*ACTION ITEM*
All lines of the entries with "indexed" in them must be listed.

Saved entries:
———
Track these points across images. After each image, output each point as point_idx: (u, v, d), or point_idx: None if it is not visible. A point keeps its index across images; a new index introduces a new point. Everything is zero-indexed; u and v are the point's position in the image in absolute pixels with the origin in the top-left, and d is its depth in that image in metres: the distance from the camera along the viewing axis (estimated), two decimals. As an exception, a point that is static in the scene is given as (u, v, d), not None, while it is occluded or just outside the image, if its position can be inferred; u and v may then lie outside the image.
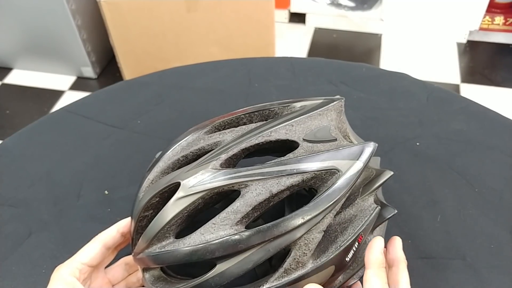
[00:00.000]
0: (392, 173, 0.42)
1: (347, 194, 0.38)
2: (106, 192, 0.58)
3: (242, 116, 0.44)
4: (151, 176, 0.42)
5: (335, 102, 0.44)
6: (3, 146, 0.65)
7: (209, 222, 0.37)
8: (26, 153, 0.64)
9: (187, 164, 0.40)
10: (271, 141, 0.40)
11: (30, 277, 0.50)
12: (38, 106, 1.74)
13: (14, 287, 0.49)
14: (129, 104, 0.71)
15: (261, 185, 0.37)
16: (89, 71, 1.82)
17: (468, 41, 1.99)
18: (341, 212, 0.40)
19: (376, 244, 0.38)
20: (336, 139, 0.41)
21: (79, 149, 0.64)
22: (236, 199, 0.37)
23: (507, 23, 1.92)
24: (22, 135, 0.67)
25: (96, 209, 0.56)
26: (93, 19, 1.73)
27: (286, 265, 0.37)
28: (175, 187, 0.38)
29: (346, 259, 0.38)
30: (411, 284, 0.39)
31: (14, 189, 0.59)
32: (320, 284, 0.38)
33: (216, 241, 0.36)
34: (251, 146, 0.40)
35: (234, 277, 0.36)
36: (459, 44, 1.98)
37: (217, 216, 0.37)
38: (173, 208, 0.38)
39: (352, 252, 0.38)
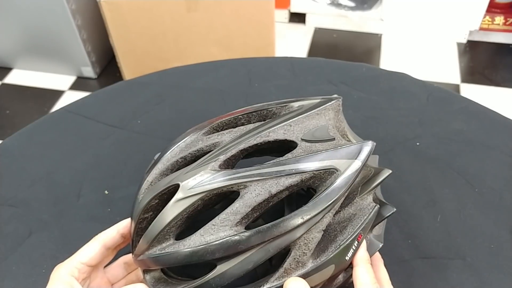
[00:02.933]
0: (390, 171, 0.42)
1: (346, 193, 0.38)
2: (106, 192, 0.58)
3: (240, 116, 0.44)
4: (150, 178, 0.42)
5: (332, 102, 0.44)
6: (3, 146, 0.65)
7: (209, 223, 0.37)
8: (26, 153, 0.64)
9: (186, 166, 0.40)
10: (269, 141, 0.40)
11: (30, 277, 0.50)
12: (38, 106, 1.74)
13: (14, 287, 0.49)
14: (129, 104, 0.71)
15: (260, 186, 0.37)
16: (89, 71, 1.82)
17: (468, 41, 1.99)
18: (340, 211, 0.40)
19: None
20: (334, 138, 0.41)
21: (79, 149, 0.64)
22: (235, 199, 0.37)
23: (507, 23, 1.92)
24: (22, 135, 0.67)
25: (96, 209, 0.56)
26: (93, 19, 1.73)
27: (286, 265, 0.37)
28: (174, 188, 0.38)
29: (346, 258, 0.38)
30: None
31: (14, 189, 0.59)
32: (320, 283, 0.38)
33: (216, 242, 0.36)
34: (249, 146, 0.40)
35: (235, 277, 0.36)
36: (459, 44, 1.98)
37: (216, 217, 0.37)
38: (172, 210, 0.38)
39: (351, 251, 0.38)
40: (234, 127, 0.43)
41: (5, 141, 0.66)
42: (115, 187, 0.59)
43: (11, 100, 1.78)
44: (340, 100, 0.45)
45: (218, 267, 0.36)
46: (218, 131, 0.44)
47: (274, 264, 0.42)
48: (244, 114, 0.44)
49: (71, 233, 0.54)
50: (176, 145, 0.42)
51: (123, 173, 0.61)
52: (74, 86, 1.82)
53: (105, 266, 0.45)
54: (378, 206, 0.40)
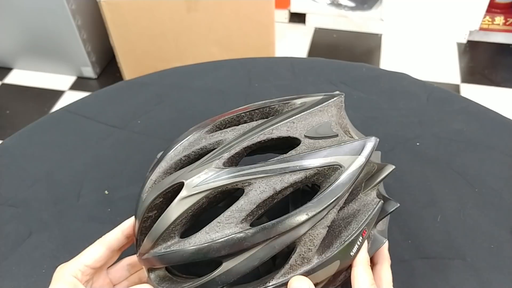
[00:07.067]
0: (393, 167, 0.43)
1: (350, 189, 0.38)
2: (106, 192, 0.58)
3: (243, 114, 0.44)
4: (153, 176, 0.42)
5: (335, 98, 0.44)
6: (3, 146, 0.65)
7: (214, 221, 0.37)
8: (26, 153, 0.64)
9: (190, 164, 0.40)
10: (272, 138, 0.40)
11: (30, 277, 0.50)
12: (38, 106, 1.74)
13: (14, 287, 0.49)
14: (129, 104, 0.71)
15: (264, 183, 0.37)
16: (89, 71, 1.82)
17: (468, 41, 1.99)
18: (344, 207, 0.40)
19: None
20: (337, 134, 0.41)
21: (79, 149, 0.64)
22: (239, 197, 0.37)
23: (507, 23, 1.92)
24: (22, 135, 0.67)
25: (96, 209, 0.56)
26: (93, 19, 1.73)
27: (291, 261, 0.37)
28: (179, 187, 0.38)
29: (351, 253, 0.38)
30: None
31: (14, 189, 0.59)
32: (325, 279, 0.38)
33: (222, 239, 0.36)
34: (253, 144, 0.40)
35: (240, 275, 0.36)
36: (459, 44, 1.98)
37: (222, 215, 0.37)
38: (177, 208, 0.38)
39: (356, 246, 0.38)
40: (237, 125, 0.43)
41: (5, 141, 0.66)
42: (115, 187, 0.59)
43: (11, 100, 1.78)
44: (342, 96, 0.45)
45: (223, 264, 0.36)
46: (221, 129, 0.44)
47: (277, 263, 0.42)
48: (247, 111, 0.44)
49: (71, 233, 0.54)
50: (179, 144, 0.43)
51: (123, 173, 0.61)
52: (74, 86, 1.82)
53: (108, 267, 0.45)
54: (382, 201, 0.41)
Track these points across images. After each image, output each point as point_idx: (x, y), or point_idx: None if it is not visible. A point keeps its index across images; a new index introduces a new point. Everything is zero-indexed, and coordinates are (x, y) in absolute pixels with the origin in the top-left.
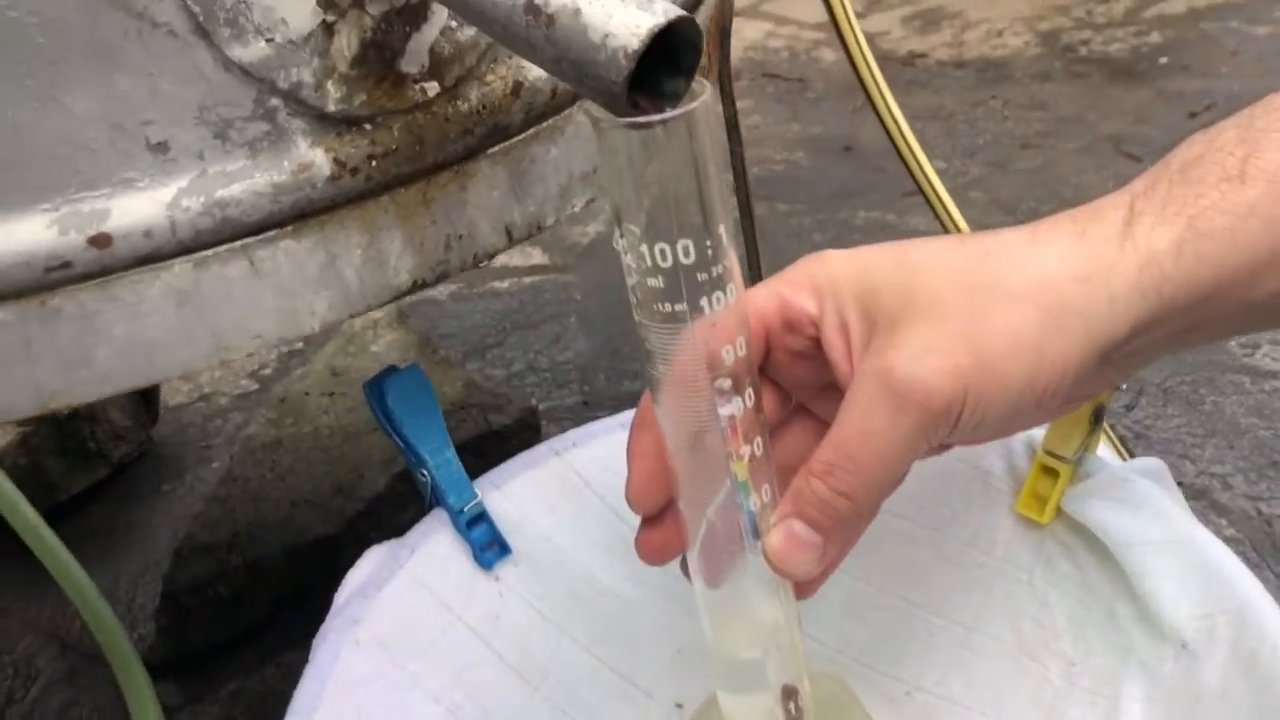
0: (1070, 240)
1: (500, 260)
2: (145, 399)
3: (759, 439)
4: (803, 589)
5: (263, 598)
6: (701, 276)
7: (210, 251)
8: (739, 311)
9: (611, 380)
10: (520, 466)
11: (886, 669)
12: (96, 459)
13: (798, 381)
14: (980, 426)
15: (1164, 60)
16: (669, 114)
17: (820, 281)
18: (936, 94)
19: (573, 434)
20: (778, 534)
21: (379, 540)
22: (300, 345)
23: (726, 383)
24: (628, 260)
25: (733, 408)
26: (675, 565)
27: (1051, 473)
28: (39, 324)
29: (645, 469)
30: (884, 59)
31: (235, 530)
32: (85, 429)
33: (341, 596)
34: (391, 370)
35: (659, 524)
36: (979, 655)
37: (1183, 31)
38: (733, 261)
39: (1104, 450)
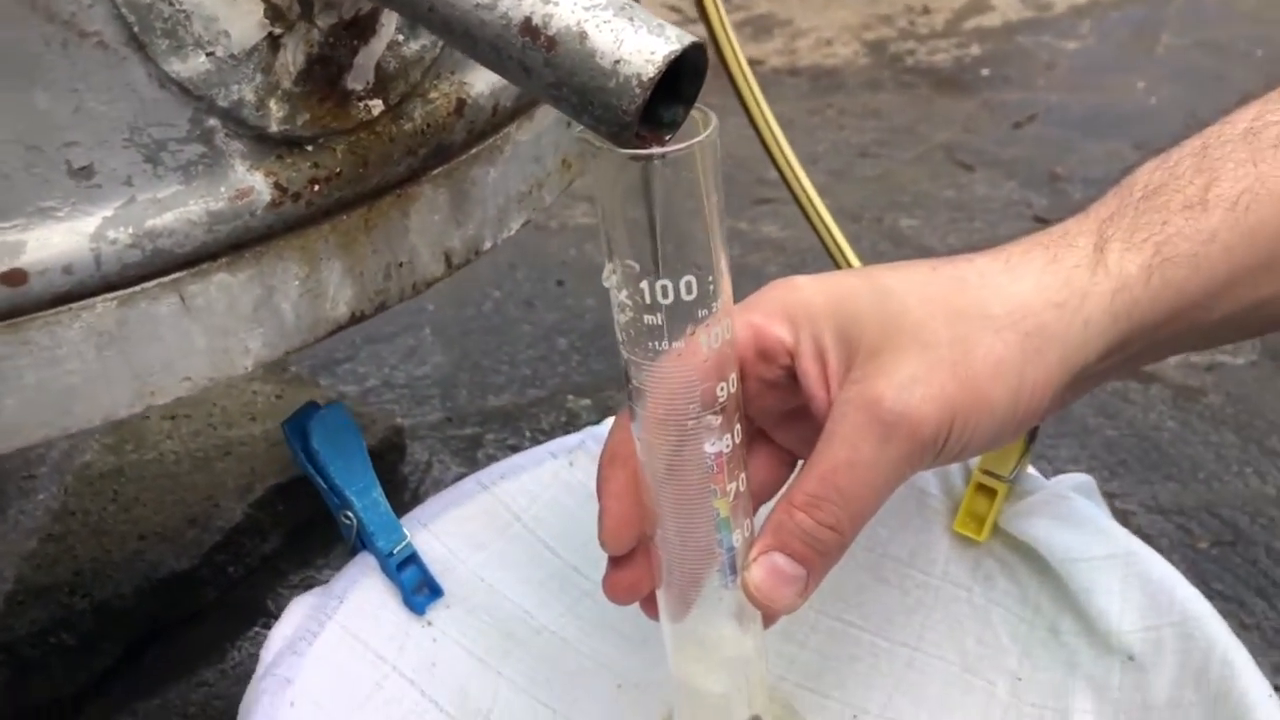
0: (1043, 266)
1: None
2: None
3: (742, 475)
4: (769, 618)
5: (113, 642)
6: (701, 312)
7: (138, 288)
8: (732, 345)
9: (475, 395)
10: (447, 503)
11: (831, 693)
12: None
13: (764, 410)
14: (963, 452)
15: (986, 72)
16: (681, 145)
17: (794, 309)
18: (773, 102)
19: (499, 466)
20: (760, 569)
21: (238, 574)
22: None
23: (716, 419)
24: (621, 297)
25: (721, 445)
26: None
27: (988, 491)
28: None
29: (620, 509)
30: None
31: (77, 569)
32: None
33: (269, 653)
34: (312, 407)
35: (629, 563)
36: (925, 676)
37: (1000, 44)
38: (729, 294)
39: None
———
*WRITTEN SOLUTION*
Track these points across images. After each image, output each point as point_idx: (u, v, d), or point_idx: None if it is not visible. A point keeps its index across images; a new index introduces a new point. Everything is zero-indexed; u and v are the point's position in the image in absolute pixels with the origin in the top-left, and d is its depth in that image in metres: the distance from the camera along the viewing axis (estimated), two decimals. As an exception, a point that is static in the scene is given as (u, v, d), not None, while it is occluded or just outside the image, if its position can be inferred; u and v may then lie outside the image.
Track these points across images. After each image, output each point as point_idx: (x, y), or point_idx: None if it is not visible. A point keeps its index across images; a new index introduces a new point. Everything is zero-indexed, and coordinates are (x, y) in absolute pixels with the origin in the top-left.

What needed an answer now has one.